JEDI's fundamental message: Change is coming
The Defense Department’s JEDI cloud infrastructure contract may be mired in a protest fight but is still top of mind for many in the government technology market.
Case in point: JEDI was topic number one for the opening State of the Industry panel at this year's ImmixGroup Government IT Sales Summit in Reston, Virginia on Thursday.
“Overall JEDI means that change is coming,” said Jean Edwards, executive director of federal strategic programs at Dell EMC.
“DOD has had avenues to get to Amazon Web Services and Microsoft for years, but there has been reticence,” said Nathan Jones, regional vice president for federal at Red Hat. “Once this gets resolved, I think JEDI will open the flood gates.”
The fact that Microsoft bested AWS for this award should not be a surprise, Edwards said.
She relayed that Microsoft has spent $1 billion in on artificial intelligence research and another $2 billion with AT&T to help prepare for the era of 5G.

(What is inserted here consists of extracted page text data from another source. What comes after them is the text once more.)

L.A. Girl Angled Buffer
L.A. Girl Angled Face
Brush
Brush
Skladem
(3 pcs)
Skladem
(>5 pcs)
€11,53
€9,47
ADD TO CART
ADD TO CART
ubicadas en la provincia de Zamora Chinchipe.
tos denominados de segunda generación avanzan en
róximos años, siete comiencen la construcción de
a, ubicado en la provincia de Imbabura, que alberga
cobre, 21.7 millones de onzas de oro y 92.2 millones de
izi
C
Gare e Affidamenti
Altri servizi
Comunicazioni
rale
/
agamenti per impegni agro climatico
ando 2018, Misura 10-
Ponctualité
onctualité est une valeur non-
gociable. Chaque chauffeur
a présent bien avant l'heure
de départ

“That should mean a lot to a lot of us and it means the most at the tactical edge,” Edwards said.
For companies not named Microsoft or AWS, Jones said their role is to help their customers prepare for migrating to JEDI.

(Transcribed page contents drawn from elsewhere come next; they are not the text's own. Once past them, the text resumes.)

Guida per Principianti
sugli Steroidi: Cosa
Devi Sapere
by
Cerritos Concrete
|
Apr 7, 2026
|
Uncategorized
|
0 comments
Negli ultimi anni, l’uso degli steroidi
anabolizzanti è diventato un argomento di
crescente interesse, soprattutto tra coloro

“You need to be modernizing their apps to be ready to migrate,” he said.
“JEDI will be transformational but if you are waiting for (the protests to be resolved), you’ll miss the opportunity,” said David Turner, president, CEO and chairman of Hitachi Vantara Federal.
Late last week, AWS said it will go to the U.S. Court of Federal Claims to protest the JEDI award to Microsoft. The timeline for when the court will rule on the protest is not clear as AWS' filing has not been posted to the PACER court records system yet. But any ruling will be several months out at the earliest.